Tag: open source

  • Single Transferable Vote Election Tabulator

    Single Transferable Vote Election Tabulator

    For the 2016-17 school year election, the University of California, Santa Barbara’s Associated Students adopted single transferable voting¹ to elect their senate seats. Leading the software development, the tabulator is implemented in Python 3 with a wxPython-based front end. The software provides support for custom parsers to convert ballot data from different polling software to a universal JSON data format which is then processed by the tabulator. The software is divided into a backend thread that processes the election tabulation data and a modular front-end to allow for future alternative front-end implementations.

    As of December 2016, the election tabulator using STV has been open sourced and is available on GitHub. It is currently in use by the University of California, Santa Barbara, and North Dakota State University.

    ¹ Single transferable voting is a ranked voting system that redistributes an elector’s vote among unelected candidates based upon the individual’s ranked preference when either a candidate has been elected or eliminated from a race. This system provides a more proportional representation of parties during a multi-seat election.

  • CloudFlare Bulk IP Switcher

    A little while back, I had to move a bunch of web services that were hosted on a VPS to a new datacenter. As part of the move, I wasn’t able to transfer the IPs, so I was assigned a new IP. So, now I had to update all of my DNS records to reflect the change. Owning multiple domains, I realized that CloudFlare doesn’t provide an easy way to make this IP change across multiple zones (domains).

    If I wanted to change the records in each zone, I would need to export the DNS records in BIND format, make the changes, and then reupload the records. To fill this gap, I created a simple bulk IP changer that uses the CloudFlare API to iterate through all the zones and find all instances of the original IP address and replace the value with a new IP. I recently had the time to clean up this code, and I have now released it as open source.

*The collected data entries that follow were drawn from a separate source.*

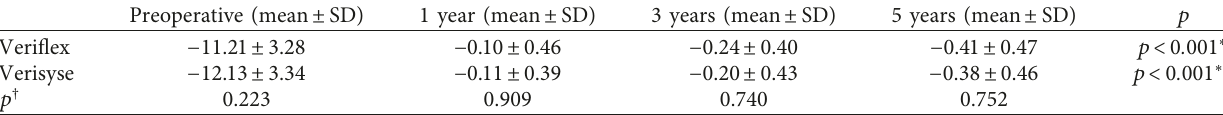
Table 3: Refractive Sphere during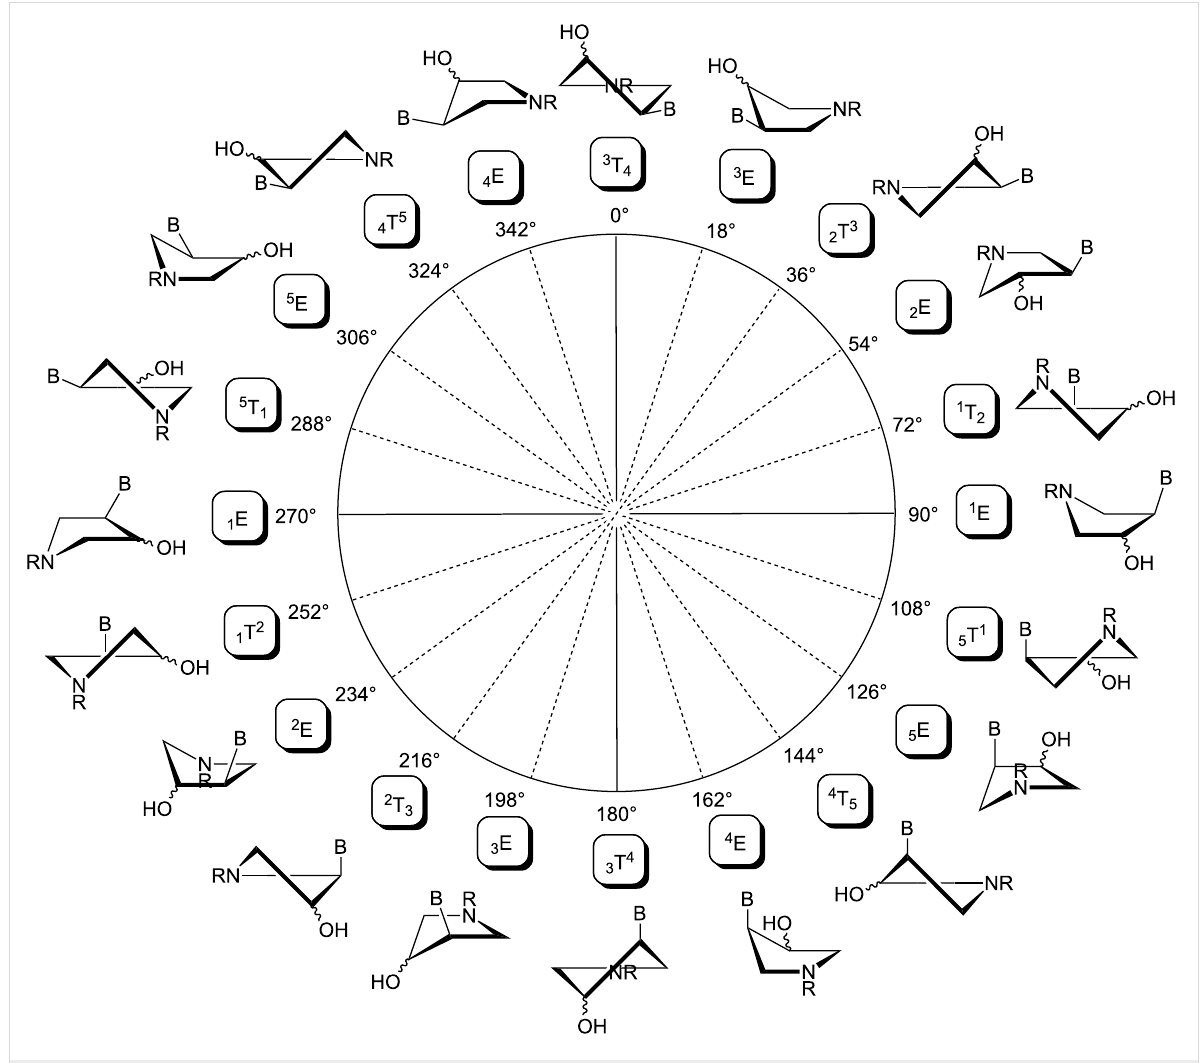
Figure 11: The pseudorotation pathway of the pyrrolidine ring in the compounds studied. The sign B stands for a nucleobase (thymin-1-yl or adenin- 9-yl) and R means a phosphonomethyl or phosphonoformyl moiety.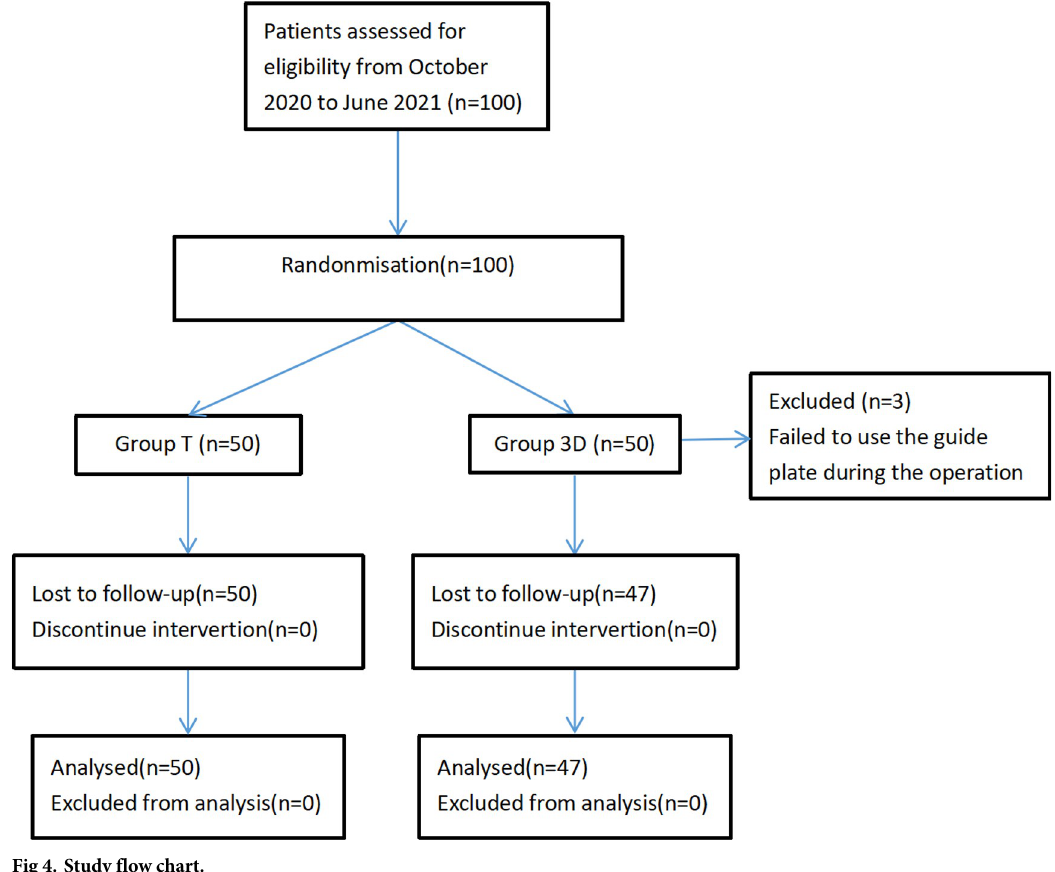
Fig 4. Study flow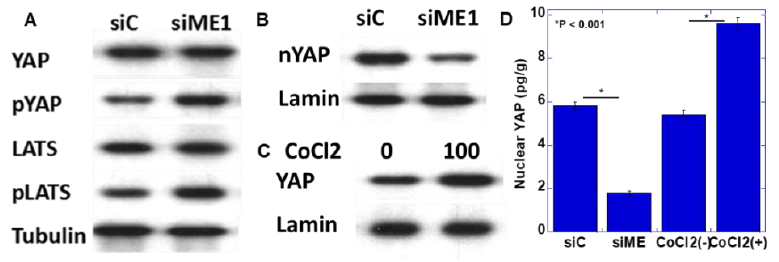
Figure 5. E ff ect of ME1 and hypoxia on yes-associated protein (YAP) activation in HSC4 OSCC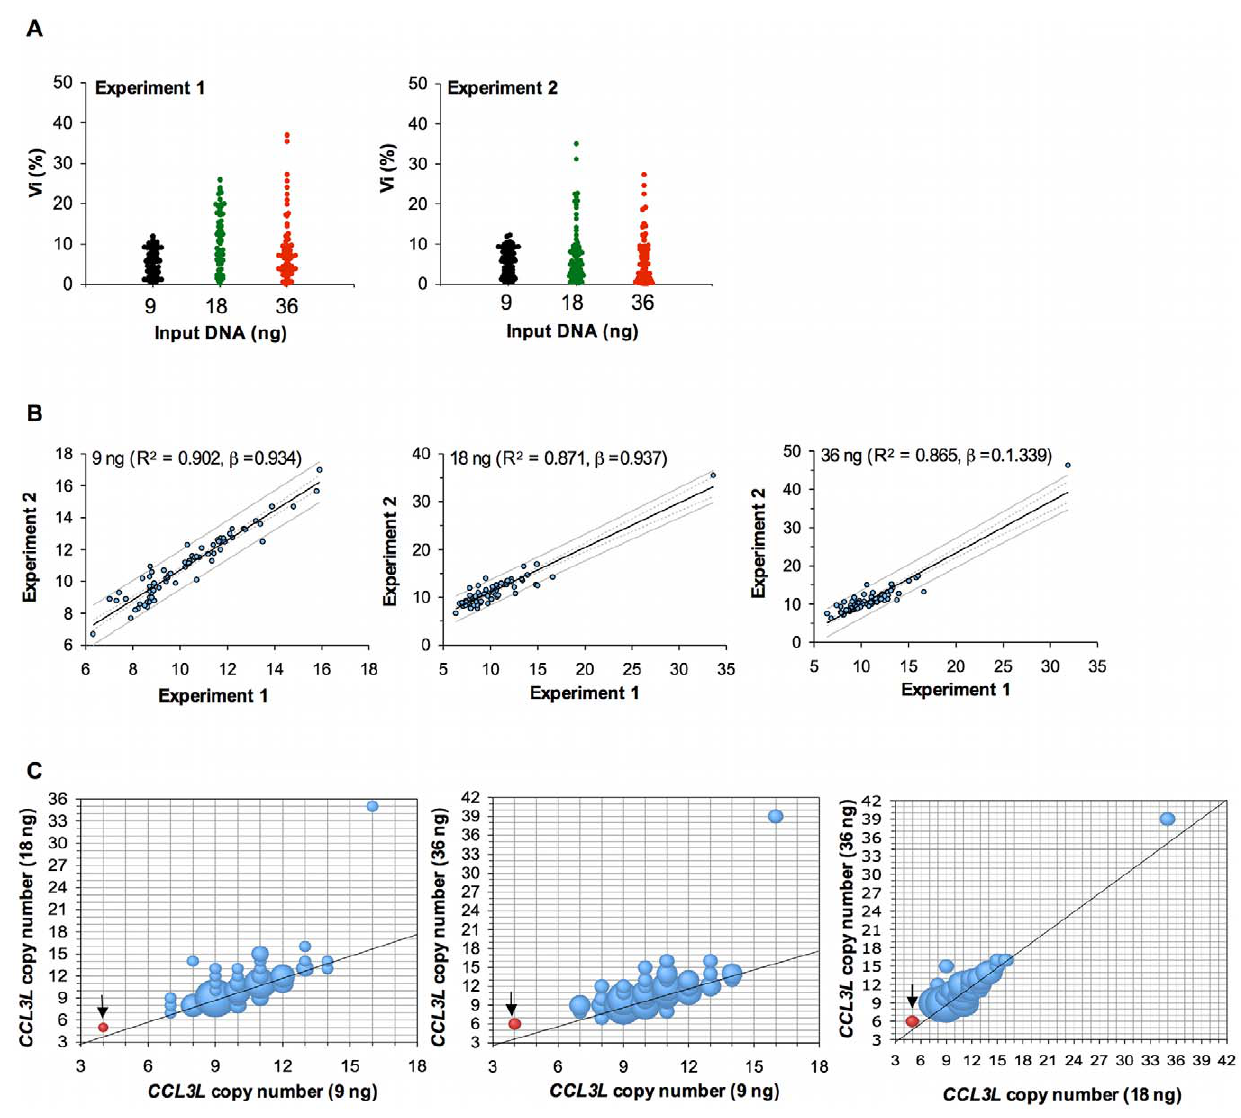
Figure 1. Intra-experiment reproducibility and inter-experiment variability in CCL3L copy-number determination. (A) Intra-experiment reproducibility as determined using duplicates for each DNA sample from 84 rhesus monkeys. The results of two separate experiments are shown. (B) Inter-experiment variability. CCL3L copy numbers were determined by real-time qPCR using different amounts of input DNA. Correlations between the mean of the unrounded CCL3L copy number estimates from two separate experiments are shown. (C) Bubble plots showing the concordance between rounded CCL3L copy number estimates determined using different amounts of input DNA. The precision of each assay was determined by the rounded CCL3L copy number estimate of from reference sample, the A431 human cell line (black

    The source code is available on GitHub under an MIT license.

  • Tic-Tac-Toe Robot

    Tic-Tac-Toe Robot

    As part of ECE 92 (Projects in Electrical and Computer Engineering), I designed and built a robotic arm that plays a pencil-and-paper tic-tac-toe game with either 1 or 2 players. The system consists of an ARM based Arduino MCU board, a light weight 3 servo robot arm modified to hold a pen that floats vertically to handle variations on the board and arm angles, an LCD that displays the score, and two keypads for user input. The C++-based embedded software calibrates the arm servos which then draws the 9-square game grid, scans the keypads, updates the display, and draws the X and O game symbols based on the user input or its internal game algorithm.

    The display poster is available here and the related source code can be found on GitHub.